PASSAGE PROVIDED Start Marker

If NASA isn't able to send Dawn skyward by July 12, the next opportunity would be in October. Dawn must be off the pad by then, to make room for the booster carrying the Mars Phoenix rover, which needs to blast off by August 25 in order to make its once-every-two-years launch window.

Dawn -- slated to eventually study the twin asteroids Ceres and Vesta, between Mars and Jupiter -- doesn't face such strict launch constraints, as its novel ion propulsion system offers greater manueverability after launch to correct its trajectory. But a delay would be yet another blow to the program nonetheless.

"There are other options for Dawn, but they come at a fairly large cost," said NASA deputy administrator Todd May. "If we were to jump over the Phoenix launch at this point, first of all you get into hurricane season, but second of all it's a fairly large budget hit to do that -- and frankly there's no guarantee to get off at that time either."

Such a delay could add another $25 million to the nearly half-billion cost of the mission, which was (increasingly ironically) cancelled by NASA in early 2006 due to cost overruns. NASA reinstated the mission after the scientific community protested.

"If we move to September or October, I'm very confident we could do a terrific scientific mission that would be every bit as good as we could do if we launched in July," said Marc Rayman, the mission's project systems engineer at the Jet Propulsion Laboratory. He added, however, that "by late October, even with the tremendous propulsion of the ion propulsion system, we wouldn't be able to make it to the two bodies in the asteroid belt."

PASSAGE PROVIDED End Marker
TASK DATA Start Marker

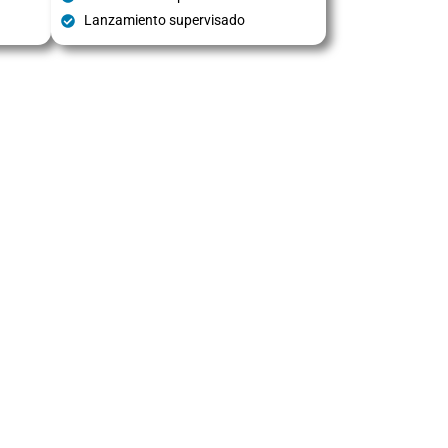
Lanzamiento supervisado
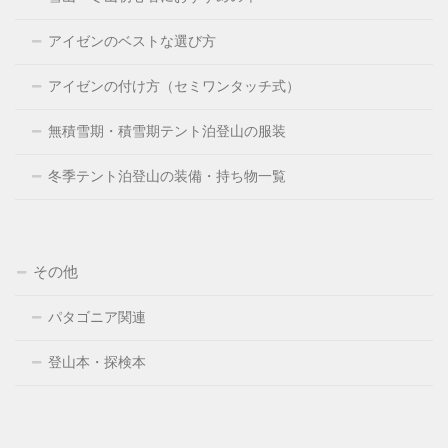
アイゼンのベストな選び方
アイゼンの付け方（セミワンタッチ式）
無積雪期・積雪期テント泊登山の服装
冬季テント泊登山の装備・持ち物一覧
その他
パタゴニア関連
登山本・探検本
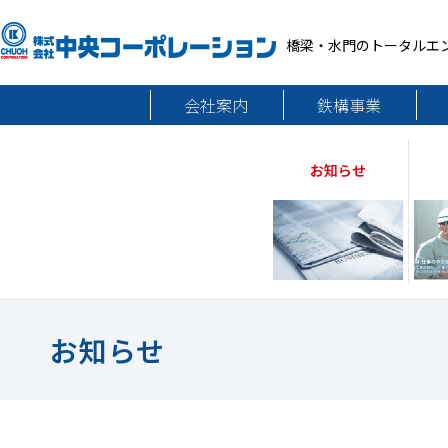
橋梁・水門のトータルエ
会社案内
鉄構事業
お知らせ
お知らせ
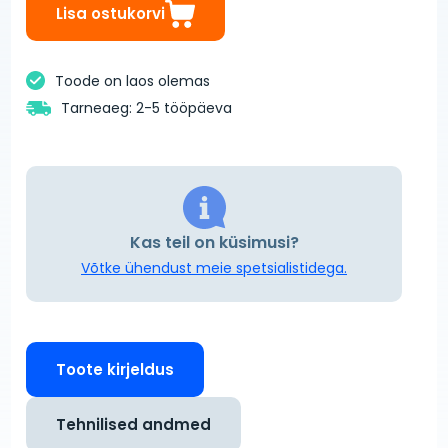
Lisa ostukorvi
Toode on laos olemas
Tarneaeg: 2-5 tööpäeva
Kas teil on küsimusi?
Võtke ühendust meie spetsialistidega.
Toote kirjeldus
Tehnilised andmed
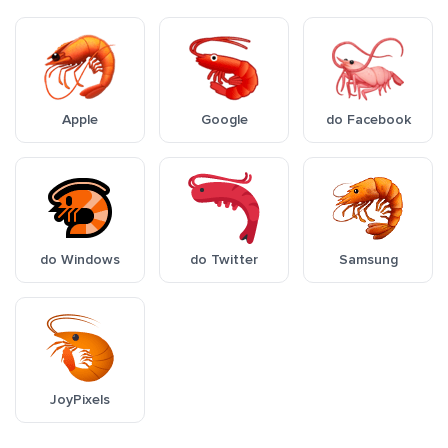
Apple
Google
do Facebook
do Windows
do Twitter
Samsung
JoyPixels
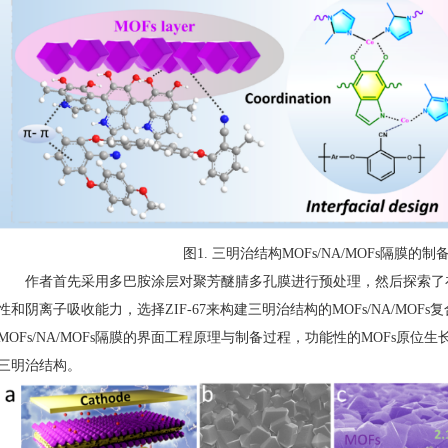
图1. 三明治结构MOFs/NA/MOFs隔膜的
作者首先采用多巴胺涂层对聚芳醚腈多孔膜进行预处理，然后探索了在
性和阴离子吸收能力，选择ZIF-67来构建三明治结构的MOFs/NA/MOF
MOFs/NA/MOFs隔膜的界面工程原理与制备过程，功能性的MOFs原
三明治结构。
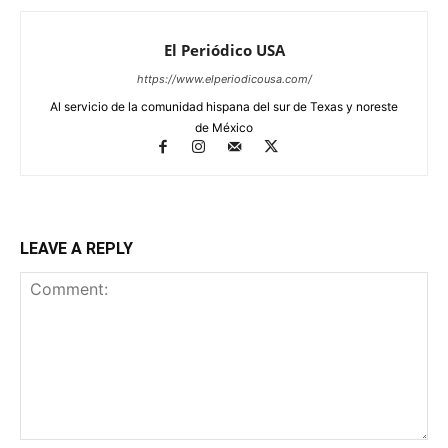
El Periódico USA
https://www.elperiodicousa.com/
Al servicio de la comunidad hispana del sur de Texas y noreste
de México
LEAVE A REPLY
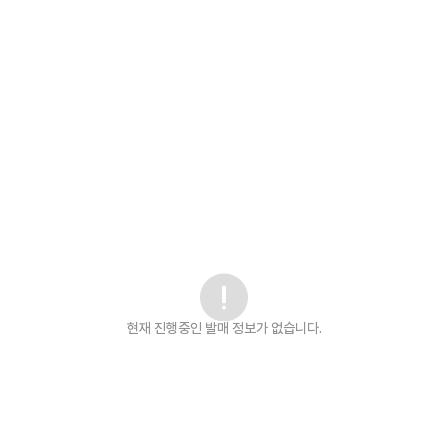
현재 진행중인 발매
정보가 없습니다.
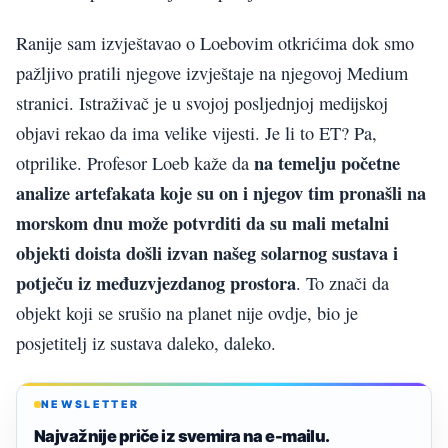
Ranije sam izvještavao o Loebovim otkrićima dok smo
pažljivo pratili njegove izvještaje na njegovoj Medium
stranici. Istraživač je u svojoj posljednjoj medijskoj
objavi rekao da ima velike vijesti. Je li to ET? Pa,
na temelju početne
otprilike. Profesor Loeb kaže da
analize artefakata koje su on i njegov tim pronašli na
morskom dnu može potvrditi da su mali metalni
objekti doista došli izvan našeg solarnog sustava i
potječu iz međuzvjezdanog prostora
. To znači da
objekt koji se srušio na planet nije ovdje, bio je
posjetitelj iz sustava daleko, daleko.
NEWSLETTER
Najvažnije priče iz svemira na e-mailu.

TASK DATA End Marker

◆ WHAT THIS EXERCISE ASKS:
A - Answer from the Dawn launch passage:
(i) By what date does the booster carrying the Mars Phoenix rover need to blast off?
(ii) Which two asteroids is Dawn slated to study?
(iii) How much could a delay add to the mission's cost?
B - Lay out the part of the listing that opens with the line containing "Ranije sam izvještavao" and closes with the listing's last line as a JSON list of strings, with one string per line and blank lines skipped.
The Dawn launch passage and the listing have nothing to do with each other.

◆ SOLUTIONS TO THE EXERCISE:
A -
(i) August 25
(ii) Ceres and Vesta
(iii) $25 million

B -
[
  "Ranije sam izvještavao o Loebovim otkrićima dok smo",
  "pažljivo pratili njegove izvještaje na njegovoj Medium",
  "stranici. Istraživač je u svojoj posljednjoj medijskoj",
  "objavi rekao da ima velike vijesti. Je li to ET? Pa,",
  "na temelju početne",
  "otprilike. Profesor Loeb kaže da",
  "analize artefakata koje su on i njegov tim pronašli na",
  "morskom dnu može potvrditi da su mali metalni",
  "objekti doista došli izvan našeg solarnog sustava i",
  "potječu iz međuzvjezdanog prostora",
  ". To znači da",
  "objekt koji se srušio na planet nije ovdje, bio je",
  "posjetitelj iz sustava daleko, daleko.",
  "NEWSLETTER",
  "Najvažnije priče iz svemira na e-mailu."
]